Alibaba’s share price [HKG:9988] was trading down 0.5 percent at HKD81.95 (USD10.50) as of 12 p.m. today, while Sun Art’s stock [HKG:6808] was trading down 16.1 percent at HKD2.08 (USD0.27). Earlier in the day it plunged 35 percent to HKD1.60
Beijing-based DCP Capital will pay up to HKD1.75 (USD0.23) per share, Hangzhou-based Alibaba said yesterday. This is a 29.4 percent discount on Sun Art’s closing price on Dec. 31.
Alibaba purchased a 36.1 percent stake in Sun Art in 2017 for HKD22.4 billion (USD2.8 billion). Three years later it spent a further HKD27.9 billion to hike the stake to 73.6 percent. Alibaba unit New Retail also holds 5 percent of shares.
This means that Alibaba is selling its entire 78.6 percent stake for around a quarter of the price that it paid for it as the company shifts away from using its e-commerce platforms to "infuse blood" into its physical retail businesses. It is also no longer ‘burning money’ to help its non-core businesses seize market share.

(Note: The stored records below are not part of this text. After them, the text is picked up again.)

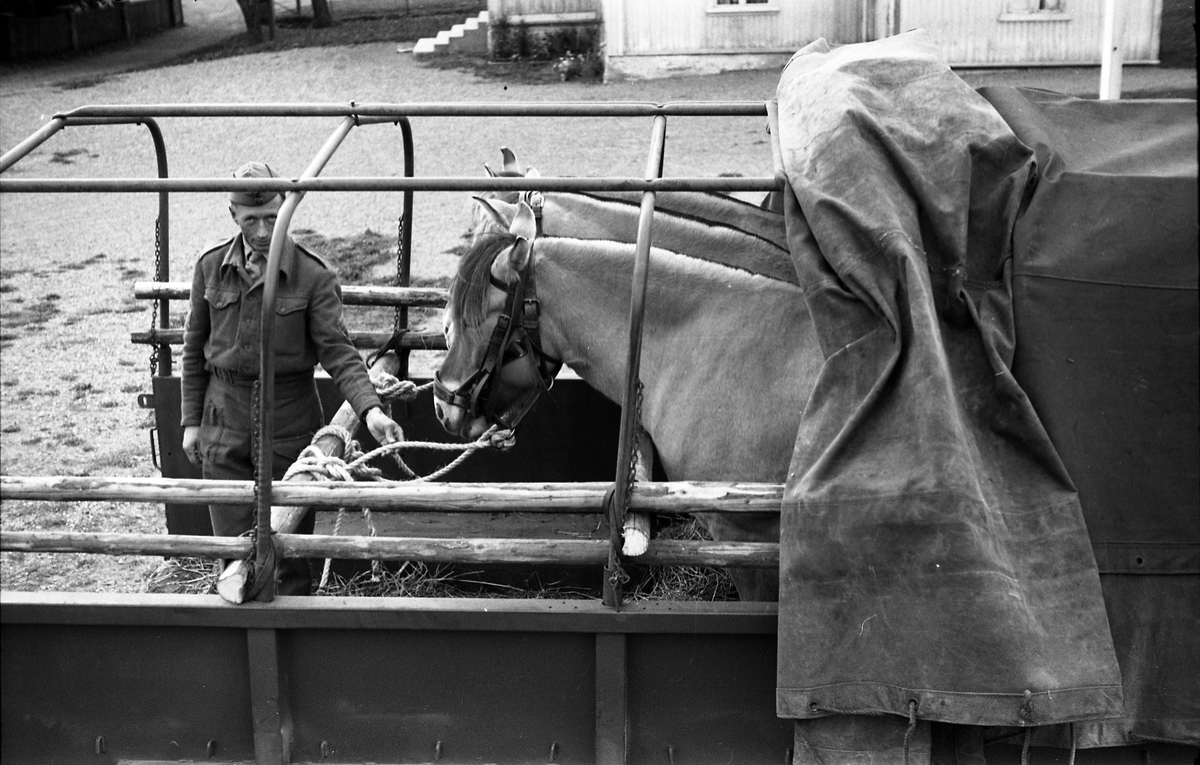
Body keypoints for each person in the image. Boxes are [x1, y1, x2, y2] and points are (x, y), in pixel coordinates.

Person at [181, 161, 404, 595]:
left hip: (289, 422)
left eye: (271, 217)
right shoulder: (209, 268)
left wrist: (371, 410)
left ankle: (295, 643)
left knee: (293, 554)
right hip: (222, 421)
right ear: (233, 215)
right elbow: (194, 351)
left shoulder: (313, 275)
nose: (263, 231)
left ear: (286, 208)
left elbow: (338, 352)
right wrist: (191, 423)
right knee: (231, 553)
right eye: (251, 220)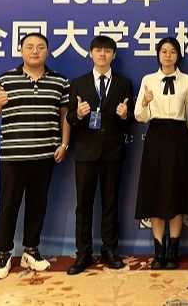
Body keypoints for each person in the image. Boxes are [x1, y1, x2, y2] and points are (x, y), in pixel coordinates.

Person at [0, 32, 70, 280]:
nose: (35, 51)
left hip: (45, 155)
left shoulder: (59, 81)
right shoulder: (5, 79)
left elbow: (64, 114)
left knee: (37, 205)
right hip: (13, 155)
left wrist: (64, 143)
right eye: (29, 47)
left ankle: (31, 250)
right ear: (21, 50)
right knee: (8, 205)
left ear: (47, 52)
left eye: (40, 47)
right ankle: (3, 254)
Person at [65, 36, 134, 275]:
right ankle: (83, 252)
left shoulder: (124, 83)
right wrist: (78, 114)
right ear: (90, 54)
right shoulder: (79, 83)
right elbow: (70, 118)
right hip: (86, 152)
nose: (102, 54)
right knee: (83, 205)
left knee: (110, 203)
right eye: (98, 50)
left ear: (114, 55)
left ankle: (109, 250)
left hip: (113, 152)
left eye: (107, 51)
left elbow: (130, 120)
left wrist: (125, 115)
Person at [134, 37, 188, 270]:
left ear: (178, 56)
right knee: (156, 193)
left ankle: (173, 250)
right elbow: (140, 116)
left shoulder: (187, 81)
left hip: (179, 137)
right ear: (158, 55)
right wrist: (145, 102)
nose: (168, 55)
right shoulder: (148, 80)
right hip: (156, 136)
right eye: (164, 51)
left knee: (176, 192)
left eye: (172, 51)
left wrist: (187, 141)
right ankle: (159, 250)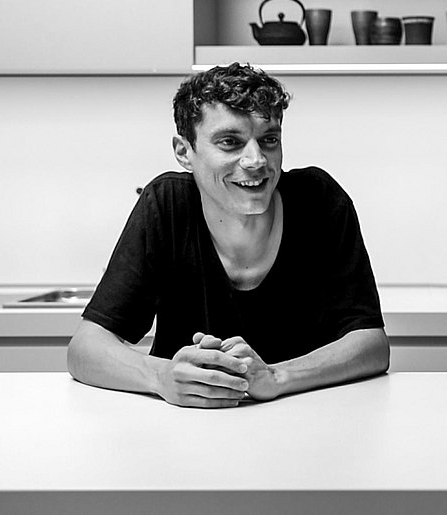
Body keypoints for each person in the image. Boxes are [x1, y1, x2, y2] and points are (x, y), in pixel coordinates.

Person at [67, 63, 389, 408]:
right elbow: (85, 347)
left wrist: (278, 377)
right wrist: (160, 376)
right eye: (230, 142)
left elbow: (371, 343)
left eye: (269, 140)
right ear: (183, 152)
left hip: (307, 421)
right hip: (185, 431)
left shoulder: (320, 201)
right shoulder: (167, 205)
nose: (256, 160)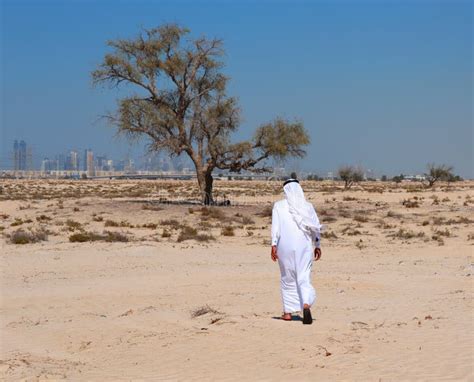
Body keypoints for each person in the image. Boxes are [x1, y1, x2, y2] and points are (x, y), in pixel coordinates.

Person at [270, 178, 322, 325]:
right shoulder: (307, 206)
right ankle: (305, 303)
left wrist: (273, 245)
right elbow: (315, 227)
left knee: (287, 277)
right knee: (303, 277)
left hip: (284, 247)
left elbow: (276, 228)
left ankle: (287, 313)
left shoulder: (279, 206)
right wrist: (317, 244)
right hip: (304, 246)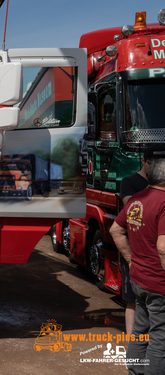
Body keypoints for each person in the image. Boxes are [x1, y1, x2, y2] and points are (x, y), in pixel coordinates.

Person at [110, 157, 165, 375]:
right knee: (160, 337)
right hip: (159, 284)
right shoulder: (163, 202)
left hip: (139, 279)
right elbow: (163, 247)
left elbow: (115, 229)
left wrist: (132, 260)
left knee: (141, 331)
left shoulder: (138, 199)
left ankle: (134, 371)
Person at [119, 145, 165, 336]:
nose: (157, 166)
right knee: (133, 300)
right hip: (136, 249)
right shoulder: (129, 182)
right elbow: (130, 207)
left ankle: (137, 355)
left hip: (153, 257)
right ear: (144, 161)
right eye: (154, 163)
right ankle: (132, 342)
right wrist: (154, 188)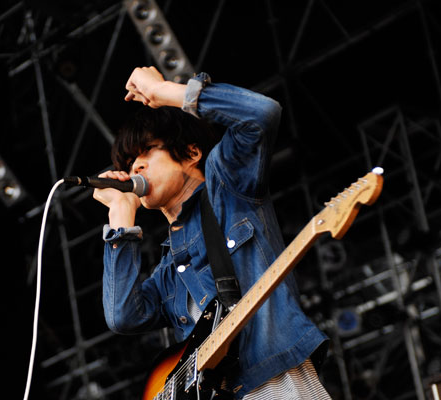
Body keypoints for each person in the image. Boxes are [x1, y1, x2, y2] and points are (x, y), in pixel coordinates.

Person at [93, 66, 330, 399]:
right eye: (129, 162)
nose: (136, 167)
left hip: (271, 382)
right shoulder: (167, 272)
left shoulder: (227, 187)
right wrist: (120, 214)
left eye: (146, 151)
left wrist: (164, 92)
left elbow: (261, 114)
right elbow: (122, 317)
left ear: (192, 153)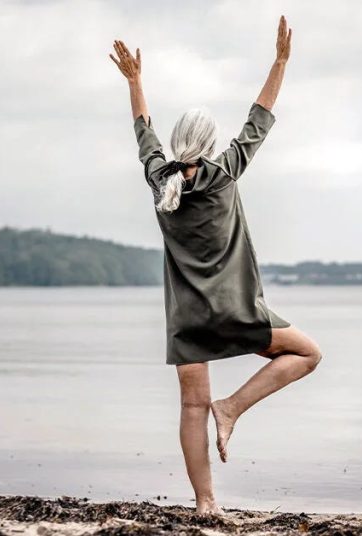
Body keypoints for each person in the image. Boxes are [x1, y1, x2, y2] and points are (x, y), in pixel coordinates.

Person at [110, 15, 322, 516]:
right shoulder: (225, 173)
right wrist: (280, 61)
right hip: (236, 310)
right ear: (209, 146)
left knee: (188, 409)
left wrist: (136, 82)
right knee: (309, 354)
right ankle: (232, 408)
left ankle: (206, 503)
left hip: (187, 321)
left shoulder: (159, 180)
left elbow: (144, 131)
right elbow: (260, 116)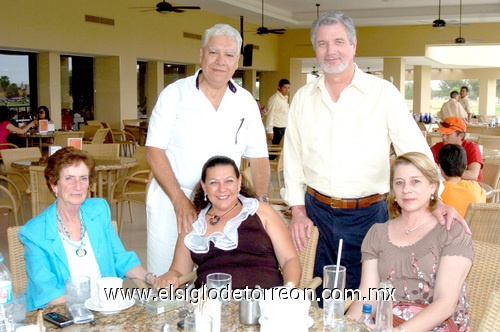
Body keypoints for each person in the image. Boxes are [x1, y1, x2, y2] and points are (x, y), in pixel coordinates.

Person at [282, 11, 467, 298]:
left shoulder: (383, 93)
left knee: (366, 301)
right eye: (322, 44)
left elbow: (414, 149)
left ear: (354, 45)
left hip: (368, 217)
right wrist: (296, 211)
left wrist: (437, 197)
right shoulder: (302, 99)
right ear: (315, 49)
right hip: (314, 215)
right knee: (316, 297)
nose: (331, 51)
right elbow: (292, 160)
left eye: (339, 42)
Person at [146, 23, 270, 276]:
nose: (220, 61)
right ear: (201, 54)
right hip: (173, 199)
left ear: (237, 62)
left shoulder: (245, 101)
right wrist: (180, 201)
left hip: (224, 203)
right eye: (214, 52)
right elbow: (154, 151)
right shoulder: (174, 95)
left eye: (229, 55)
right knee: (166, 277)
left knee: (218, 274)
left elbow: (258, 158)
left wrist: (261, 203)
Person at [346, 152, 472, 331]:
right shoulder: (377, 233)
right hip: (386, 323)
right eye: (399, 183)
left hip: (437, 326)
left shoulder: (452, 232)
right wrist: (347, 324)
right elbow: (368, 295)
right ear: (393, 191)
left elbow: (445, 303)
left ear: (432, 187)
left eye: (415, 181)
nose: (406, 189)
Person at [19, 147, 156, 311]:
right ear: (54, 185)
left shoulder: (98, 210)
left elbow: (120, 258)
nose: (78, 186)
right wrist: (92, 307)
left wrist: (149, 278)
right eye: (69, 178)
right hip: (63, 315)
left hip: (105, 309)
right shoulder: (35, 232)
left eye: (83, 178)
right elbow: (50, 295)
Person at [155, 156, 300, 290]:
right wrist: (171, 275)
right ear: (204, 187)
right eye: (214, 183)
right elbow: (179, 270)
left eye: (229, 181)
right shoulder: (194, 221)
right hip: (211, 306)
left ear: (239, 182)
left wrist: (288, 291)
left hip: (264, 304)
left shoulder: (261, 211)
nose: (222, 189)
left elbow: (289, 260)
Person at [438, 144, 486, 217]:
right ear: (465, 167)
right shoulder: (476, 188)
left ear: (440, 167)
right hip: (473, 228)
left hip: (449, 227)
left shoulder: (438, 191)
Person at [430, 116, 483, 182]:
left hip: (470, 189)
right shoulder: (437, 147)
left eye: (448, 135)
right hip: (445, 188)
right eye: (442, 134)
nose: (443, 137)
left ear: (461, 136)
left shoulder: (472, 148)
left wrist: (447, 172)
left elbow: (473, 175)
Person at [265, 78, 290, 146]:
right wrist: (270, 131)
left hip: (284, 127)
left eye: (288, 88)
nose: (287, 90)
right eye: (285, 88)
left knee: (282, 152)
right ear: (279, 87)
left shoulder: (285, 98)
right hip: (276, 129)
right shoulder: (275, 98)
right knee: (273, 152)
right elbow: (270, 114)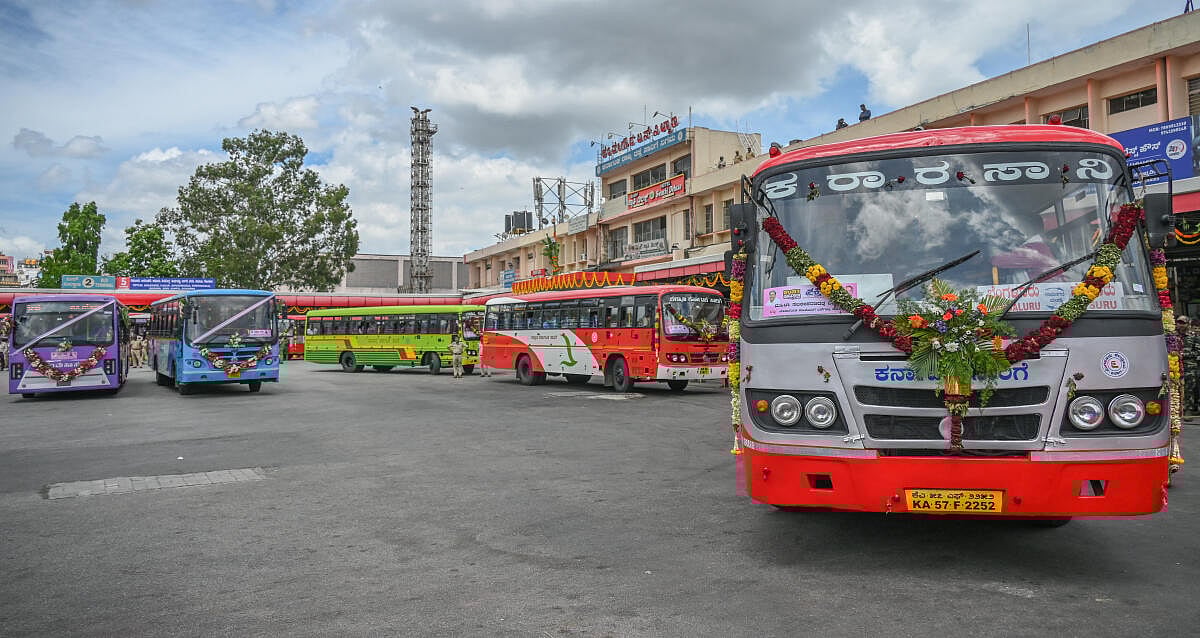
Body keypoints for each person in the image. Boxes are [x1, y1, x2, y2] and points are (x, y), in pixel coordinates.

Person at [1182, 316, 1200, 415]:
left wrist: (1183, 355)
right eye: (1178, 322)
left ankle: (1189, 409)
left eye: (1183, 322)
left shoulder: (1194, 336)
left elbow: (1198, 352)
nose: (1180, 324)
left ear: (1188, 324)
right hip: (1175, 365)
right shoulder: (1173, 336)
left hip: (1190, 367)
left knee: (1190, 387)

Sun Art operates three major supermarket chains, namely RT-Mart, RT-Mart Super and the M-Club members-only stores. It ran 502 stores, including 466 hypermarkets, 30 medium-sized supermarkets and six M-Club stores, across the country as of the end of September.
However, the supermarket chain has been struggling to break even in recent years. The company logged net profit of CNY186 million (USD25.4 million) in the six months ended Sept. 30. But in the fiscal year ended March 31, it logged losses of CNY1.6 billion (USD219 million) on revenue of CNY72.5 billion (USD10 billion).
This is a far cry from 2017, the year that Alibaba bought in, when the firm posted net profit of CNY3 billion (USD411 million) and revenue of CNY102.3 billion (USD14 billion), according to its financial reports.
Alibaba has been selling off its non-core assets in recent months. Just last month Alibaba sold its department store chain Intime Retail Group at a CNY9.3 billion (USD1.3 billion) loss. In November, it also pared its stake in online cosmetics retailer Shanghai Lirenlijuang Cosmetics.
Alibaba Chairman Joseph Tsai addressed speculation about its exit from brick-and-mortar retailing in February. “Alibaba’s balance sheet still contains some traditional physical retail businesses, which are not our core focus,” he said. “It is reasonable for Alibaba to exit these sectors.” The market situation at that time meant that a withdrawal could take time, Tsai added.
Other non-core businesses still held by Alibaba include e-grocery Freshippo, its takeout platform Ele.me and local service provider Koubei.